L’incontro di per sé, ci lascia qualche incertezza. Se da una parte è ragionevole che il suocero fosse informato della carovana che avanzava e andasse incontro a Mosè, dopo il congedo di Es.4,18, meraviglia la presenza di moglie e figli che, stando sempre in Es.4,20, erano partiti per l’Egitto con lui.

Il problema è forse solo redazionale e di fonti, ma, onestamente, non se ne può dare una spiegazione accettabile.

Di particolare interesse la descrizione abbastanza dettagliata dell’incontro, preludio alla liturgia, tra suocero e genero, con tutti i convenevoli tipici del galateo familiare e beduino (v.7), che sostanzialmente non è molto cambiato. Ne possiamo vedere i diversi momenti.

Anzitutto sono le sentinelle dell’accampamento ad avvistare i visitatori, a identificarli e ad avvertire Mosè (v.6), il quale non aspetta, ma va loro incontro, si prostra e abbraccia il suocero.

Segue una lunga serie di domande e risposte, che la buona educazione esige siano sempre indirette e che il testo non riporta, ma che servono per scambiarsi le informazioni con l’aria di parlare di tutt’altro.

Segue una celebrazione liturgica aperta da una specie di catechesi in cui si narrano i prodigi divini nella liberazione d’Israele e conclusa da una sorta di riconoscimento di fede da parte di Jetro.

A questa segue il pasto sacrificale e comune.

Abbiamo qui uno schema completo e compiuto della celebrazione liturgica, come, in fondo, la viviamo ancora noi oggi: si conviene e ci si incontra, si ascolta il racconto delle opere di Dio, si professa la fede, si sacrifica e si mangia insieme.

Certamente la sezione più interessante è quella del consiglio di Jetro. E’ vero infatti che egli appartiene alla famiglia, ma sostanzialmente rimane un estraneo. Che sia venuto incontro a Mosè è importante perché il cammino è ostacolato adesso non più dalla fame, dalla sete e dalla noia soltanto, ma anche da aggressori militari. Un segno di benvenuto è perciò gradito, tuttavia non si vede perché e come lo straniero debba o possa interessarsi di problemi interni ad un popolo che non è suo, né come gli Israeliti possano accoglierne le indicazioni con tanta facilità.

◆ Raccolta dati

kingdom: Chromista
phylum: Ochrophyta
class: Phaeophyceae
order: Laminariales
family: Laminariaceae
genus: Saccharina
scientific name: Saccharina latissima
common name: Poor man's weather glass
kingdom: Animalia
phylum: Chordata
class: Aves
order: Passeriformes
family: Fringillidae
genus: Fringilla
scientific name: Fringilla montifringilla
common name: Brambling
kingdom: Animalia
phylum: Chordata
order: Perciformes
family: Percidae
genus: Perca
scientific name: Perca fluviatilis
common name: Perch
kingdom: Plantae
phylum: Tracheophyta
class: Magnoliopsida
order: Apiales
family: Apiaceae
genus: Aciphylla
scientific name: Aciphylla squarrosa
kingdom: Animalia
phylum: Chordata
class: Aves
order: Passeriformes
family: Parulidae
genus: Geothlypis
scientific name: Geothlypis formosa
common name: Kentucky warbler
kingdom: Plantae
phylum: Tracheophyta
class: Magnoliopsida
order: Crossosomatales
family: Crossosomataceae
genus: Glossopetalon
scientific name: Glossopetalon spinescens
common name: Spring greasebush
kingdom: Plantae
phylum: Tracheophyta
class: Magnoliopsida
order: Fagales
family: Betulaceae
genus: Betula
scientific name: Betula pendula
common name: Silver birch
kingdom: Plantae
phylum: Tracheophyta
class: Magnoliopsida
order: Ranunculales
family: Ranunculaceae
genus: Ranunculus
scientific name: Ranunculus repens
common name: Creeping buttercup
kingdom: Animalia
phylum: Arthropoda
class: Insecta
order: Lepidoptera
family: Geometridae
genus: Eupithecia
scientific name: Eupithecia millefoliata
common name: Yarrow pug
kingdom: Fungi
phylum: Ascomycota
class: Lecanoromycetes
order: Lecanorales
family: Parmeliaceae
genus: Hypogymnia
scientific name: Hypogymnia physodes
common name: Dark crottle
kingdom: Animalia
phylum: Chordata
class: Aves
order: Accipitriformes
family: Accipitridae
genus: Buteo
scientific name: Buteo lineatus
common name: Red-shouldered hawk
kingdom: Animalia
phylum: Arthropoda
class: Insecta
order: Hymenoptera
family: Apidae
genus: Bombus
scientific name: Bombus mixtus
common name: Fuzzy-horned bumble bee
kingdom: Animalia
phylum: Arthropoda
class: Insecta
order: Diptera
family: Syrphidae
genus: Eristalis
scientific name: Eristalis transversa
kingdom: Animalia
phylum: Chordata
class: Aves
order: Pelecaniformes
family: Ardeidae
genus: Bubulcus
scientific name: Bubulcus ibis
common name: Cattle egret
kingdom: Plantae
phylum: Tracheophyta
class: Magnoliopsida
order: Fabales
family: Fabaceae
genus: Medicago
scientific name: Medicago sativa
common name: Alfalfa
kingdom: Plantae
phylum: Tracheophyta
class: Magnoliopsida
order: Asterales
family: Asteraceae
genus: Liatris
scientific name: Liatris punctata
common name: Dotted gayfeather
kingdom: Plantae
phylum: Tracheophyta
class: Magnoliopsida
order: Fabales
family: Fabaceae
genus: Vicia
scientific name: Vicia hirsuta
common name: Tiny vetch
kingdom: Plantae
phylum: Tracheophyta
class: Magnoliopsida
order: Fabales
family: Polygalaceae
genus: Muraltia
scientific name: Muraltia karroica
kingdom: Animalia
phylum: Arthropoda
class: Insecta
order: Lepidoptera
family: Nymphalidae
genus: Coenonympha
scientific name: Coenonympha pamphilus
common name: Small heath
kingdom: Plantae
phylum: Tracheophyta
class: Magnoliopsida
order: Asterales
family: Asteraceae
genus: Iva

◆ Istruzioni
1. Riproduca fedelmente il brano da "A questa segue" a "si mangia insieme.".
2. Trascriva senza alcuna modifica le righe della raccolta dati, dalla riga che contiene "family: Polygalaceae" fino all'ultima riga della raccolta, entrambe comprese.
Le righe non hanno alcun rapporto con il brano.

◆ Risposte
1.
A questa segue il pasto sacrificale e comune.

Abbiamo qui uno schema completo e compiuto della celebrazione liturgica, come, in fondo, la viviamo ancora noi oggi: si conviene e ci si incontra, si ascolta il racconto delle opere di Dio, si professa la fede, si sacrifica e si mangia insieme.

2.
family: Polygalaceae
genus: Muraltia
scientific name: Muraltia karroica
kingdom: Animalia
phylum: Arthropoda
class: Insecta
order: Lepidoptera
family: Nymphalidae
genus: Coenonympha
scientific name: Coenonympha pamphilus
common name: Small heath
kingdom: Plantae
phylum: Tracheophyta
class: Magnoliopsida
order: Asterales
family: Asteraceae
genus: Iva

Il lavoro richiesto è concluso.